C’est un dictionnaire de points de vue. En quoi il porte une grande leçon, fortement saussurienne : que sur le langage, et donc aussi sur la traduction, il n’y a que des points de vue. Que des représentations. Avec leur systématicité interne. Qu’on n’a jamais fini de découvrir. Ce qui détache radicalement Saussure du structuralisme, qui s’est fait passer pour la continuation de Saussure, alors qu’il accumule les contresens sur Saussure. Immédiatement, il apparaît que tout point de vue qui se fait passer pour la vérité et la nature des choses est une imposture. Ce qui est exactement le cas du signe linguistique, avec son dualisme, la forme et le sens, la lettre et l’esprit, le langage poétique et le langage ordinaire. Et la stylistique de l’écart.
Or le signe a un effet classique sur la traduction, par l’opposition entre la traduction courante et la traduction dite littérale, où le regard vers la langue de départ louche vers la forme, et le regard vers la langue d’arrivée tourne son strabisme vers le sens. Pour être pragmatique. Pour être naturel. Sans savoir qu’il n’y a pas plus culturel que cette illusion du naturel.
Mais le signe n’est pas la nature du langage. Il n’en est qu’une représentation. Et ce dictionnaire expose à tous les yeux qu’il n’y a que des points de vue, que tout point de vue sur la traduction est un point de vue sur le langage, et sur la littérature. Quand c’est ce qu’on appelle de la littérature qu’il y a à traduire. L’éternel combat du signe et du poème.
Ainsi ce dictionnaire est un révélateur. On a dit beaucoup de choses sur la traduction, des choses intelligentes et des choses moins intelligentes. La traduction, tout autant que ce qu’on en dit, à la fois les montre et les cache. La mise en intelligence est due à la multiplicité des citations, où on ne cesse de faire des découvertes, et aux confrontations sans fin que les index invitent à faire. Ce qui en ressort est la mise à découvert de la théorie d’ensemble du langage qui est à l’œuvre dans le traduire, et qui est justement à découvrir.
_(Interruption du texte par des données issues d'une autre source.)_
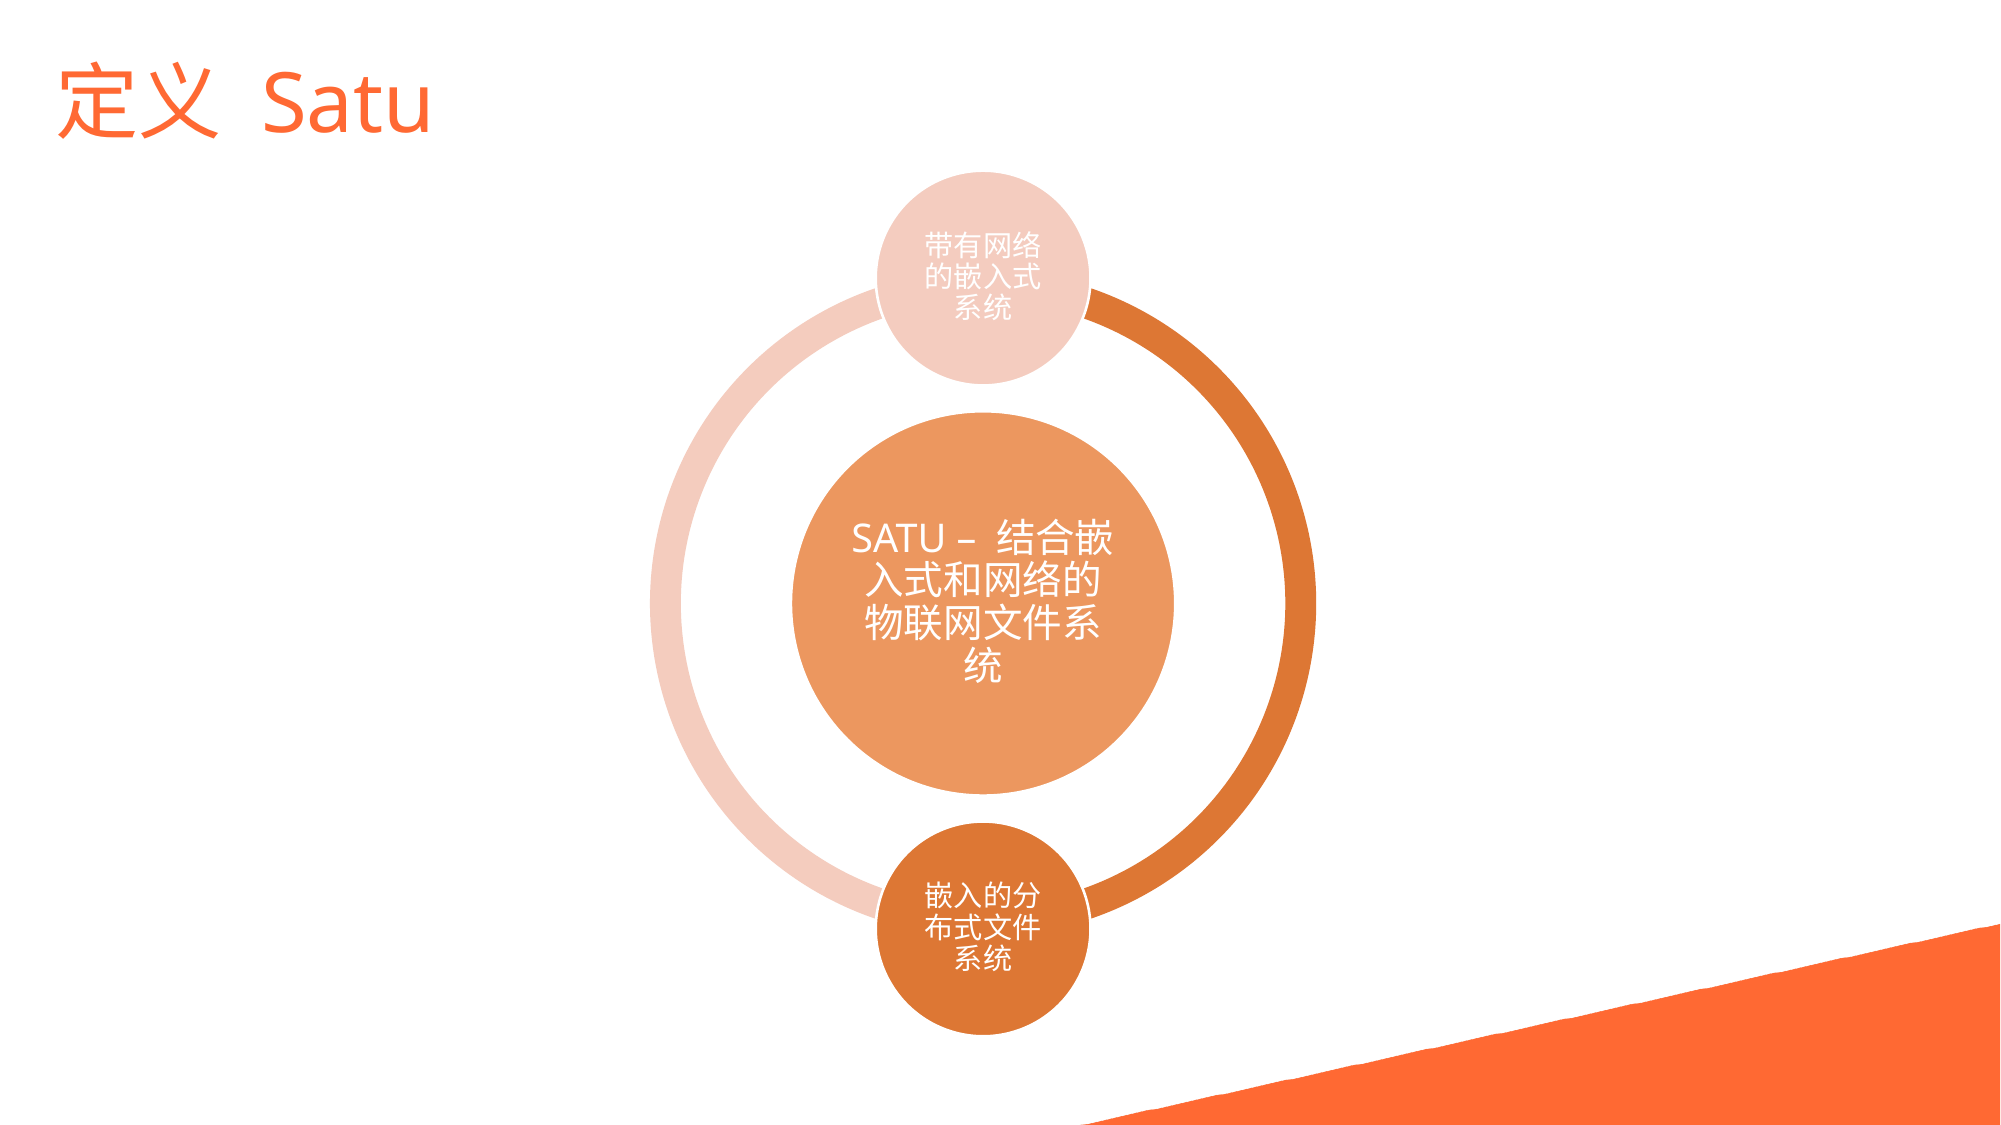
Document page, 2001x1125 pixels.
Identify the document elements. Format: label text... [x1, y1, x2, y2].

picture [0, 0, 2001, 1125]
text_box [333, 169, 1634, 1037]
text_box 定义 Satu [41, 41, 450, 157]
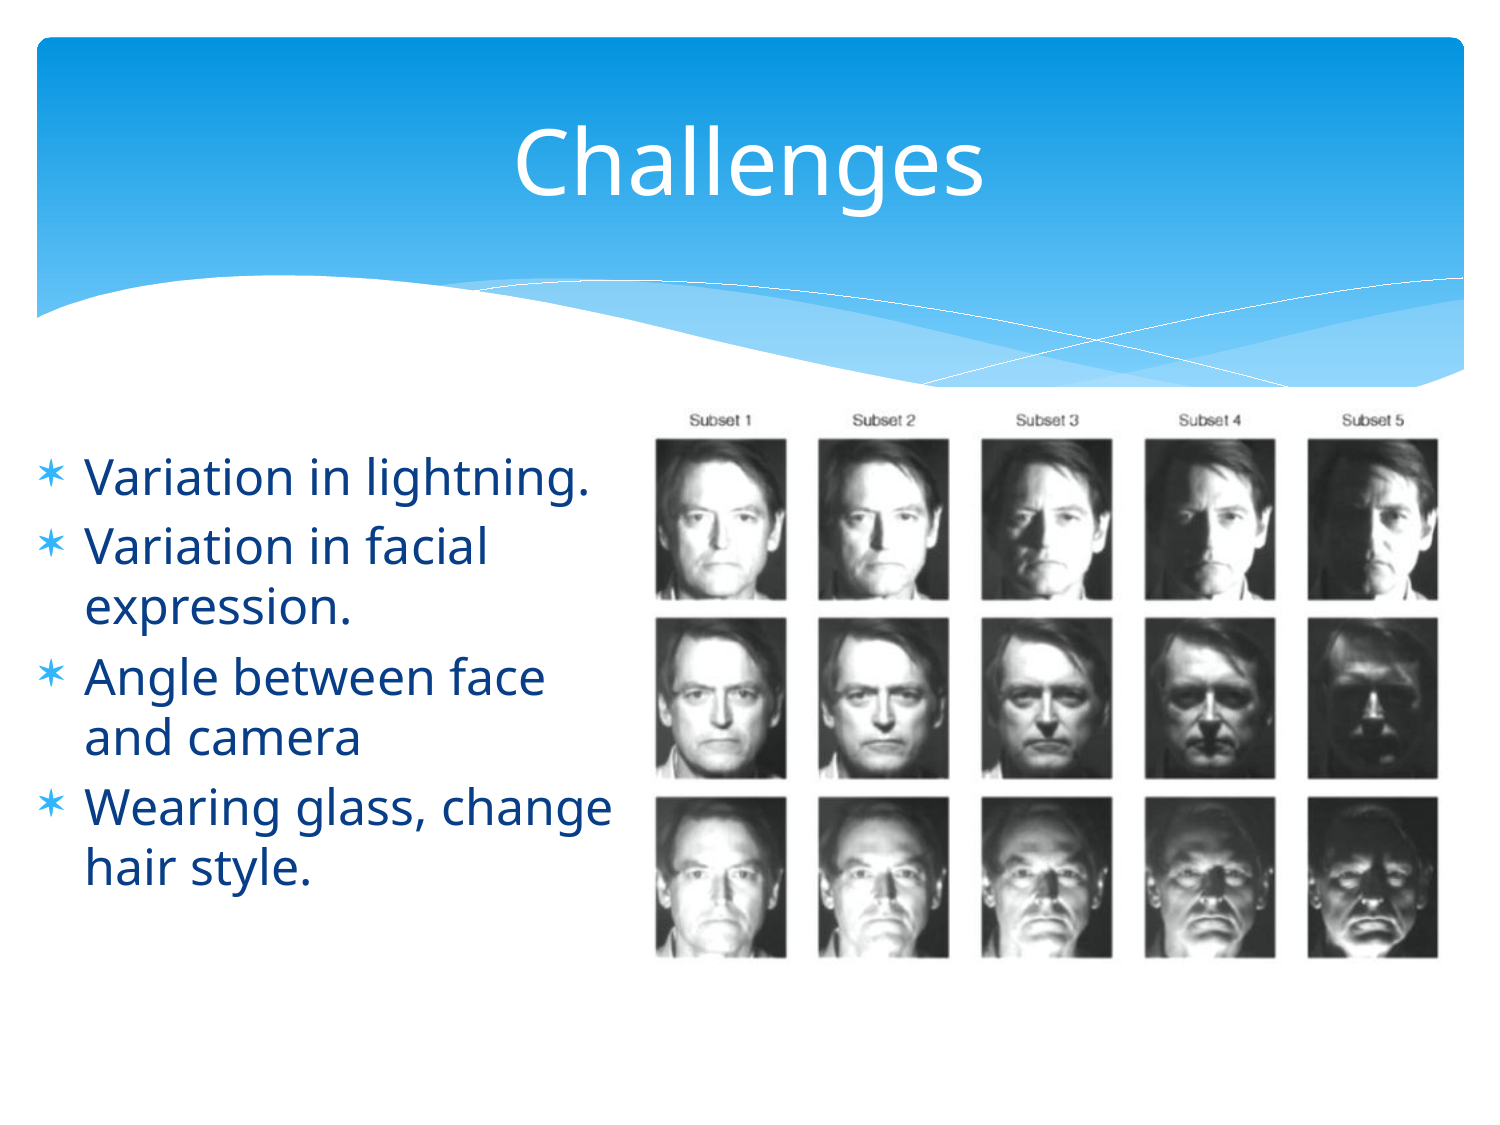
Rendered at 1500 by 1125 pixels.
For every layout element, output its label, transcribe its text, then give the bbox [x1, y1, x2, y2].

title Challenges [75, 55, 1425, 261]
picture [620, 387, 1476, 978]
list Variation in lightning. Variation in facial expression. Angle between face and camera Wearing glass, change hair style. [24, 437, 652, 1003]
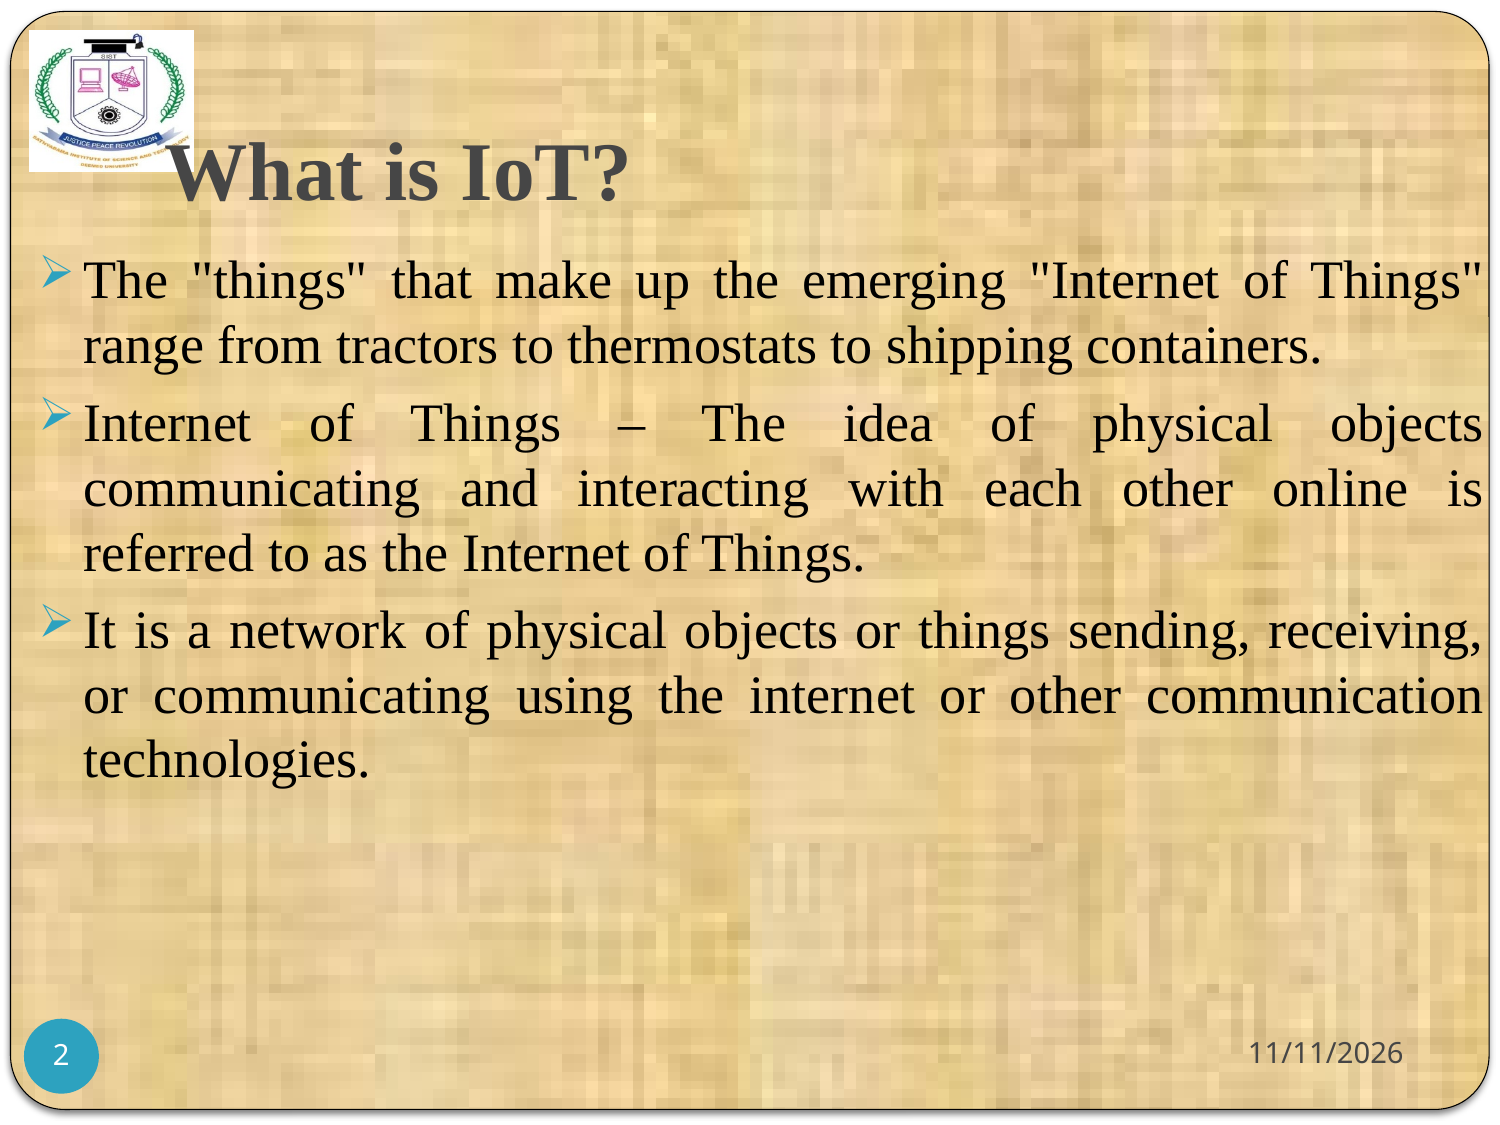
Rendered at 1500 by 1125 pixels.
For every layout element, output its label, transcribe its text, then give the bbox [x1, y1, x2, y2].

title What is IoT? [150, 45, 1425, 233]
picture [12, 12, 1488, 1108]
slide_number 2 [23, 1018, 99, 1094]
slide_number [1012, 1015, 1419, 1094]
list The "things" that make up the emerging "Internet of Things" range from tractors to thermostats to shipping containers. Internet of Things – The idea of physical objects communicating and interacting with each other online is referred to as the Internet of Things. It is a network of physical objects or things sending, receiving, or communicating using the internet or other communication technologies. [23, 237, 1500, 988]
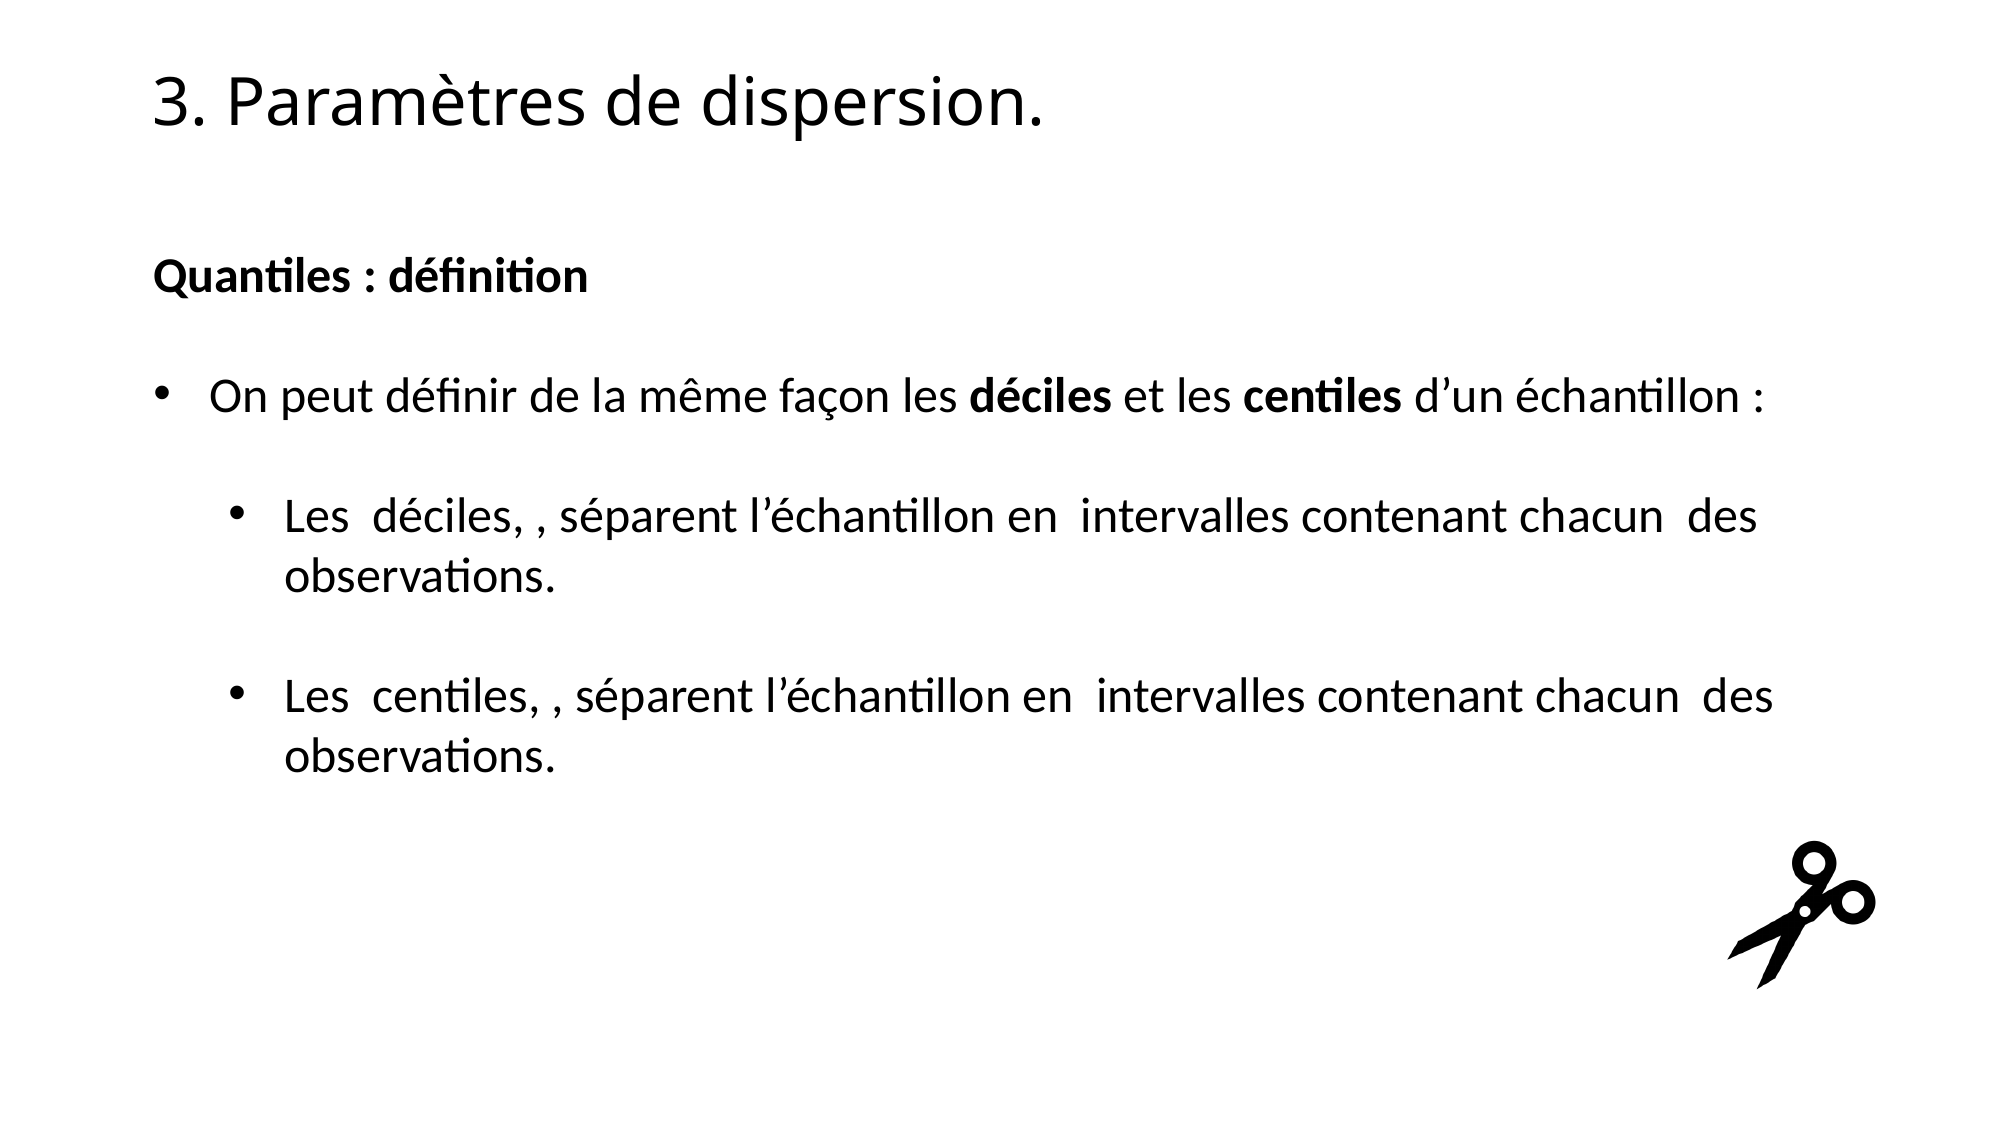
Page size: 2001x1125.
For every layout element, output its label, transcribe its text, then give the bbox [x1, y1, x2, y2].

Une traduction, au sens du produit fini, apparaît, à travers la lecture de toutes ces citations, comme l’effet de théorie des idées qu’on a sans savoir qu’on les a, sur le langage, sur sa propre langue et sur la langue qu’on traduit, sur les rapports entre langue et discours. Rapports tels que croire qu’on traduit seulement d’une langue dans une autre langue empêche, ou peut empêcher de savoir, que traduire un texte, c’est traduire un discours.
Tout cela fait désormais la nécessité, le caractère indispensable de ce dictionnaire de citations sur la traduction. La circulation des idées, leur confrontation illimitée que permet La traduction en citations expose aussi une histoire. Ce dictionnaire nous invite, et même il nous pousse à nous situer.